일 실시예에서, 비트 양자화 모듈(2320)이, 선택된 파라미터의 데이터 크기를 비트 단위로 감소시키는 경우, 도 4 내지 도 13을 참조하여 설명한 가중치 커널 양자화 및/또는 활성화 맵 양자화가 실행될 수 있다. In an embodiment, when the bit quantization module 2320 reduces the data size of the selected parameter in bits, the weight kernel quantization and/or activation map quantization described with reference to FIGS. 4 to 13 may be performed.

비트 양자화 모듈(2320)이, 선택된 파라미터에 대한 비트 양자화를 완료하면, 비트 양자화된 인공신경망의 정보를 정확도 판단 모듈(2330)로 전송한다. 정확도 판단 모듈(2330)은, 시스템(2300)에 입력된 인공신경망의 구성 정보에 비트 양자화된 인공신경망의 정보를 반영할 수 있다. 비트 양자화 모듈(2320)은, 비트 양자화된 인공신경망의 정보가 반영된 인공신경망의 구성 정보에 기초하여, 인공신경망의 정확도가 사전 결정된 목표값 이상인지 여부를 결정할 수 있다. 예를 들어, 정확도 판단 모듈(2330)은, 인공신경망에서 선택된 파라미터의 데이터를 표현하는 크기를 비트 단위로 감소한 후, 해당 인공신경망의 출력 결과(예를 들어, 인공신경망의 추론 결과)의 정확도가 사전에 결정된 목표값 이상이라면, 추가의 비트 양자화를 실행하여도 인공신경망의 전체 성능을 유지할 수 있다고 예측할 수 있다. When the bit quantization module 2320 completes bit quantization for the selected parameter, the bit quantized artificial neural network information is transmitted to the accuracy determination module 2330 . The accuracy determination module 2330 may reflect bit-quantized information of the artificial neural network to the configuration information of the artificial neural network input to the system 2300 . The bit quantization module 2320 may determine whether the accuracy of the artificial neural network is equal to or greater than a predetermined target value, based on the configuration information of the artificial neural network in which the bit-quantized information of the artificial neural network is reflected. For example, the accuracy determination module 2330 decreases the size of the data representing the data of the selected parameter in the artificial neural network in bits, and then the accuracy of the output result of the corresponding artificial neural network (eg, the inference result of the artificial neural network) is If it is more than a predetermined target value, it can be predicted that the overall performance of the artificial neural network can be maintained even if additional bit quantization is performed.

따라서, 정확도 판단 모듈(2330)이 인공신경망의 정확도가 목표값 이상이라고 결정하는 경우, 파라미터 선택 모듈(2310)에 제어 신호를 전송하여, 파라미터 선택 모듈(2310)이 인공신경망에 포함된 다른 하나의 파라미터 또는 파라미터 그룹을 선택하도록 한다. 여기서, 인공신경망에서 하나의 파라미터를 선택하는 방법은, (i) 인공신경망을 구성하는 각 파라미터 또는 파라미터 그룹의 배열 순서에 따라, 이전 선택된 파라미터의 다음 파라미터를 순차적으로 선택하는 방법("순방향 비트 양자화", forward bit quantization), (ii) 인공신경망을 구성하는 파라미터 또는 파라미터 그룹의 배열 순서에 따라, 이전 선택된 파라미터의 이전 파라미터를 역방향으로 선택하는 방법("역방향 비트 양자화", backward bit quantization), (iii) 인공신경망을 구성하는 복수의 파라미터 중에서 연산량의 순서에 따라, 이전 선택된 파라미터 다음으로 연산량이 많은 파라미터를 선택하는 방법("고 연산량 비트 양자화", high computational cost bit quantization), 또는 (iv) 인공신경망을 구성하는 복수의 파라미터 중에서 연산량의 순서에 따라, 이전 선택된 파라미터 다음으로 연산량이 작은 파라미터를 선택하는 방법("저 연산량 비트 양자화", low computational cost bit quantization)에 따라 실행될 수도 있다. Accordingly, when the accuracy determination module 2330 determines that the accuracy of the artificial neural network is equal to or greater than the target value, it transmits a control signal to the parameter selection module 2310 so that the parameter selection module 2310 selects another one included in the artificial neural network.
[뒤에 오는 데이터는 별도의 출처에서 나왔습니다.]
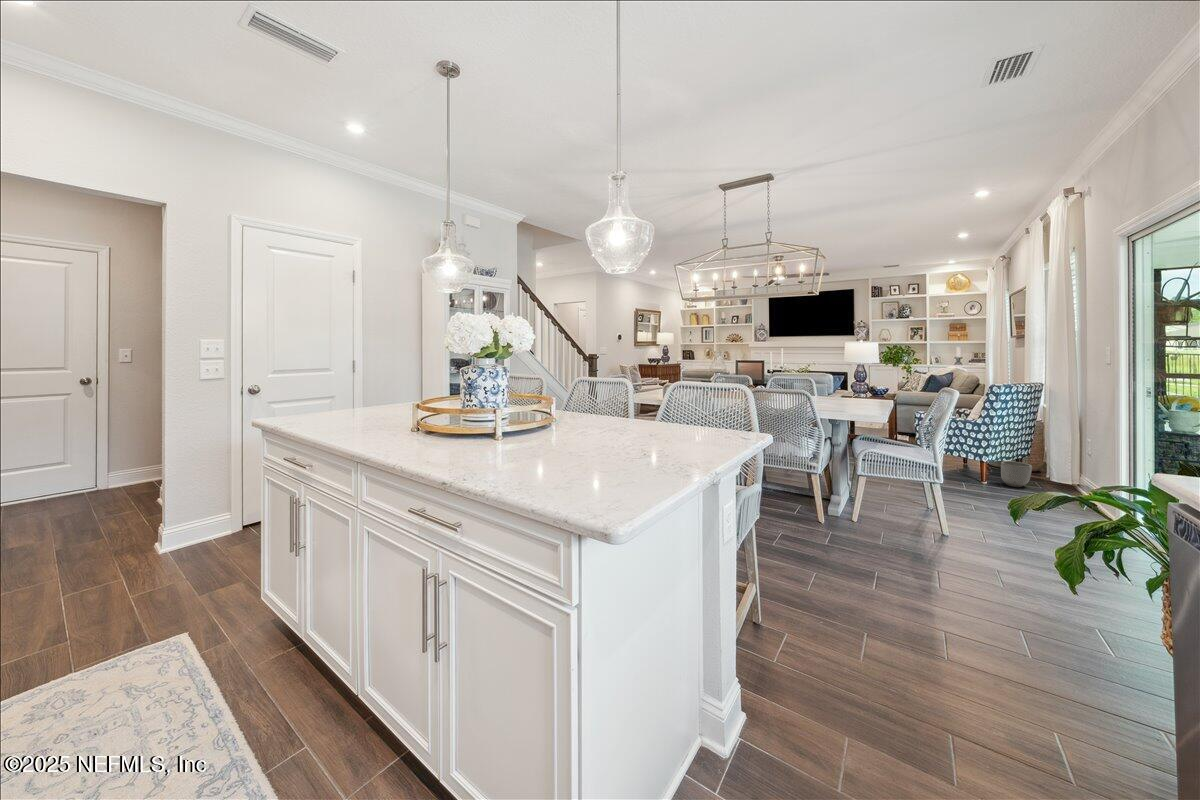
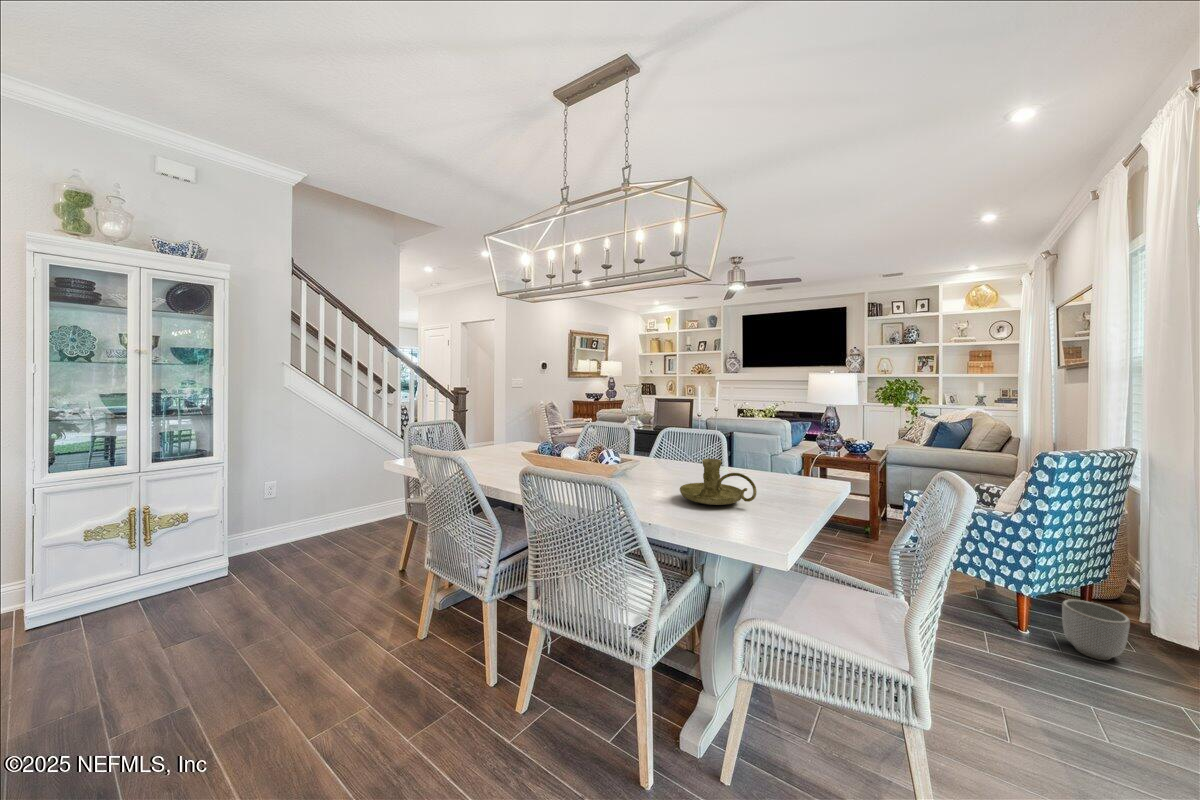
candle holder: none [824,390,866,410] -> present [680,459,757,505]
Allows you to select a parameter or parameter group. Here, the method of selecting one parameter in the artificial neural network is (i) a method of sequentially selecting the next parameter of the previously selected parameter according to the arrangement order of each parameter or parameter group constituting the artificial neural network (“forward bit quantization”) ", forward bit quantization), (ii) a method of selecting a previous parameter of a previously selected parameter in the reverse direction according to the arrangement order of parameters or parameter groups constituting an artificial neural network ("reverse bit quantization", backward bit quantization), ( iii) A method of selecting a parameter with the highest computational amount after the previously selected parameter according to the order of computational amount among a plurality of parameters constituting the artificial neural network (“high computational cost bit quantization”), or (iv) artificial According to the order of the computational amount among a plurality of parameters constituting the neural network, it may be executed according to a method of selecting a parameter with the smallest computational amount next to the previously selected parameter (“low computational cost bit quantization”).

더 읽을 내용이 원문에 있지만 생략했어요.